Excerpt:
Q: Last year, my boss worked very hard to open new offices and salvage jobs from closed offices. I suggested we all sign a card thanking him for all he does and chip in for a decent gift card, but no one was interested because the boss has a history of being unkind. His attitude toward me was very insensitive when I had to take time off to care for my mother.
I decided to send a card along with a six-pack of his favorite soft drink. The boss never acknowledged receipt of the card or gift! I started thinking maybe he didn't get the items. But co-workers said, "Told you not to do it" or "You shouldn't have expected a 'thank you.' " Why wouldn't he say thank you? Should I ask him about the items? My feelings are kind of hurt.
A: Stop me if you've heard this one: Old woman finds a snake half frozen, nurses it back to health, gets bitten for her trouble.
"Why?" she asks. "You knew what I was when you picked me up," says the snake.
How much sharper than a serpent's tooth is a thankless boss. But if even basic kindness is out of character for him, why would you expect otherwise?

Requirement A:
Answer these questions from the advice column:
(i) What did the writer send along with the card?
(ii) What does the old woman find in the story?
(iii) Why did the writer have to take time off?
Requirement B:
Decide whether each statement agrees with the advice column, and support each answer with the deciding words:
(i) The co-workers were eager to chip in for a gift card.
(ii) The boss acknowledged receiving the card.
(iii) The snake tells the woman she knew what it was.
Requirement C:
Please write out the stretch of the advice column from "I decided to" through "for her trouble.".
Rely on the advice column alone.

Record excerpts:
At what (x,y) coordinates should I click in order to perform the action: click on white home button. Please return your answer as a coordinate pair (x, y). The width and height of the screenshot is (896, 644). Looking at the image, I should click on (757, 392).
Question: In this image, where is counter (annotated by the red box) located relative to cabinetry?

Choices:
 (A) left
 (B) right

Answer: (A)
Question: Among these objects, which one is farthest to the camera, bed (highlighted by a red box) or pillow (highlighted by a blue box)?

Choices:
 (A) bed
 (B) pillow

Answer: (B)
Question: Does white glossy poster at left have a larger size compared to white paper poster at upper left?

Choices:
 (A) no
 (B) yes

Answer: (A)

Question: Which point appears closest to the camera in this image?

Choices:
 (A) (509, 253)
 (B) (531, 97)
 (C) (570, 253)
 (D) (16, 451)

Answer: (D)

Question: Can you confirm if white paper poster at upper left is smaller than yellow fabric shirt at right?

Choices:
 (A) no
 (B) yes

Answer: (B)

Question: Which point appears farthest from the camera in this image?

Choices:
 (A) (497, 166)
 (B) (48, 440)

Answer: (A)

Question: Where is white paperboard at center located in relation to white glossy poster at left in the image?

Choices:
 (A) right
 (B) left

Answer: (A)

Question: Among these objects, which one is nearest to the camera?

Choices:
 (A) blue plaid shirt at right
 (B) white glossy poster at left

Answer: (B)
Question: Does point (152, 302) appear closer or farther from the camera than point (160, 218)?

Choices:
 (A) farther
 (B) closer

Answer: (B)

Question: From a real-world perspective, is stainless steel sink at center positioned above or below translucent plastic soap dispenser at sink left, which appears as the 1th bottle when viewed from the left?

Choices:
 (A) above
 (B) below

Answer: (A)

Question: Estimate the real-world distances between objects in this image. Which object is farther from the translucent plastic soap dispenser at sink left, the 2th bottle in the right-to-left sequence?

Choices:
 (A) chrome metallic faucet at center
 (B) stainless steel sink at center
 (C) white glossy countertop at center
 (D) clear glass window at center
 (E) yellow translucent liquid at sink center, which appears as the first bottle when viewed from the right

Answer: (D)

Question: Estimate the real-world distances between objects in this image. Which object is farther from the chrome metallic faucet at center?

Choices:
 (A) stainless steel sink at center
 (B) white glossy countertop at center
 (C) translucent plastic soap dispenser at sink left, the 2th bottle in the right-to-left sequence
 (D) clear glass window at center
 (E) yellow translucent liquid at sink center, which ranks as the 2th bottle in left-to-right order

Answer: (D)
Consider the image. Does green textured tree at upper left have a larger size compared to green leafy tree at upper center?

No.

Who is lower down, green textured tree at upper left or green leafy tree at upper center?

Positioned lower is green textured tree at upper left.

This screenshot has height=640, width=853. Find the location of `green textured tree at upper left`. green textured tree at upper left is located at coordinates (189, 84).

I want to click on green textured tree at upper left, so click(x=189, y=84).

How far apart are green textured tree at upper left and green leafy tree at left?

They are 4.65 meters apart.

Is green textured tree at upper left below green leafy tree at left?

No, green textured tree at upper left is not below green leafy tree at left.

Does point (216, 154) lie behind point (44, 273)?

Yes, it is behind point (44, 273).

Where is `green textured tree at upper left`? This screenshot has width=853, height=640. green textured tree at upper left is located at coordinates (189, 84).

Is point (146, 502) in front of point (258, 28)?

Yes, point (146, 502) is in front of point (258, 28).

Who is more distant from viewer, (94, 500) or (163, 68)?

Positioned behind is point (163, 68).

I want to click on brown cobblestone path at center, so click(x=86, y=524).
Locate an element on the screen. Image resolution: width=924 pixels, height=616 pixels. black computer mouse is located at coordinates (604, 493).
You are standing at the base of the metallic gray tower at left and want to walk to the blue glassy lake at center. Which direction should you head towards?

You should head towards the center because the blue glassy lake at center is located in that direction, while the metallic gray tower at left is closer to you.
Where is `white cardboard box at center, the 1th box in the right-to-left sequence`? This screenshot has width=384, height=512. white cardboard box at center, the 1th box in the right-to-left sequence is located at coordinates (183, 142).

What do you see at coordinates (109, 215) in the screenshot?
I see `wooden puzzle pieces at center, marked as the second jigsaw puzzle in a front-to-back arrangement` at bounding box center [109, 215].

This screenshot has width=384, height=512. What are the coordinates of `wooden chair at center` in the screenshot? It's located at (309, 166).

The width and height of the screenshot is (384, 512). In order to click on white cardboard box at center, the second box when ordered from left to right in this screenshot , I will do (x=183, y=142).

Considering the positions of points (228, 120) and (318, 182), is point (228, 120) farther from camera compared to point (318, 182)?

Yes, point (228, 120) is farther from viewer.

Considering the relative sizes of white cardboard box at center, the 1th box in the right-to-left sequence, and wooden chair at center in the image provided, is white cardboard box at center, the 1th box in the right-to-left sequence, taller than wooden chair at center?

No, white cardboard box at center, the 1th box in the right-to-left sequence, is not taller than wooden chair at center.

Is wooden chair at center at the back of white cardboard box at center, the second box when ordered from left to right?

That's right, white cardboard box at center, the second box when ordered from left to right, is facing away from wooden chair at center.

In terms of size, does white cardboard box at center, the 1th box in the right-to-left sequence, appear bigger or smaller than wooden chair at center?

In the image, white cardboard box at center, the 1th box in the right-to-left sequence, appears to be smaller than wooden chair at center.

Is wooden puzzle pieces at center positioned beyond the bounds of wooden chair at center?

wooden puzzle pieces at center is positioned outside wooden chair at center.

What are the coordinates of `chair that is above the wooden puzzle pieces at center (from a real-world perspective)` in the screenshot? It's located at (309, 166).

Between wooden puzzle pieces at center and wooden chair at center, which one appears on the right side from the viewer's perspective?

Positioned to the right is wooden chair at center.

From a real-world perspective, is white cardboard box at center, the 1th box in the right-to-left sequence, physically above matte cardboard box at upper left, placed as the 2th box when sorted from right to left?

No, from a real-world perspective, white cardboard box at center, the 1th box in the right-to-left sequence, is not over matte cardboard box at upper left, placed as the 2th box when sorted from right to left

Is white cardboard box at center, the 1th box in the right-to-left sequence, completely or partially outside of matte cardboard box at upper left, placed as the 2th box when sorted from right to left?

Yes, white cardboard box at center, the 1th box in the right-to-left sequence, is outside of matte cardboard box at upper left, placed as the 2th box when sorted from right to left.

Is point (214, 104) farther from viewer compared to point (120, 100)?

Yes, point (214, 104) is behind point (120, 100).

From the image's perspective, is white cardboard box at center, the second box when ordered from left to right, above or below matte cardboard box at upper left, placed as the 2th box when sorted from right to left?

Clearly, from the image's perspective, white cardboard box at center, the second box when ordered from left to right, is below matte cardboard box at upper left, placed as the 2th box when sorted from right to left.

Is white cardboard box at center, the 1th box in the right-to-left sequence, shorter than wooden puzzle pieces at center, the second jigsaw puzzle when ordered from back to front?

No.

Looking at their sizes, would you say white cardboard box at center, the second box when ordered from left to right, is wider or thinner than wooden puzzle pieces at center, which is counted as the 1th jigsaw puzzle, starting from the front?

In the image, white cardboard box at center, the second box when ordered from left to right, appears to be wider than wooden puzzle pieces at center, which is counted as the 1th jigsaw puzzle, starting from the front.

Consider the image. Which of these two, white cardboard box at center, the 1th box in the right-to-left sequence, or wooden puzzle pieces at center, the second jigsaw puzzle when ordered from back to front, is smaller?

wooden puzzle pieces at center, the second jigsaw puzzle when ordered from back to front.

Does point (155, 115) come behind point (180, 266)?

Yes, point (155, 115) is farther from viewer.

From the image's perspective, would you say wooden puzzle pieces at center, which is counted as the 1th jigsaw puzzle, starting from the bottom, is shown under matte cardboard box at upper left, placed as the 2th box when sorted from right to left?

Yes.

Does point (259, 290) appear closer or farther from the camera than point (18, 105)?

Written solution A:
(i) A six-pack of the boss's favorite soft drink.
(ii) A snake half frozen.
(iii) To care for the writer's mother.

Written solution B:
(i) No: "no one was interested because the boss has a history of being unkind."
(ii) No: "The boss never acknowledged receipt of the card or gift!"
(iii) Yes: "You knew what I was when you picked me up," says the snake.

Written solution C:
I decided to send a card along with a six-pack of his favorite soft drink. The boss never acknowledged receipt of the card or gift! I started thinking maybe he didn't get the items. But co-workers said, "Told you not to do it" or "You shouldn't have expected a 'thank you.' " Why wouldn't he say thank you? Should I ask him about the items? My feelings are kind of hurt.
A: Stop me if you've heard this one: Old woman finds a snake half frozen, nurses it back to health, gets bitten for her trouble.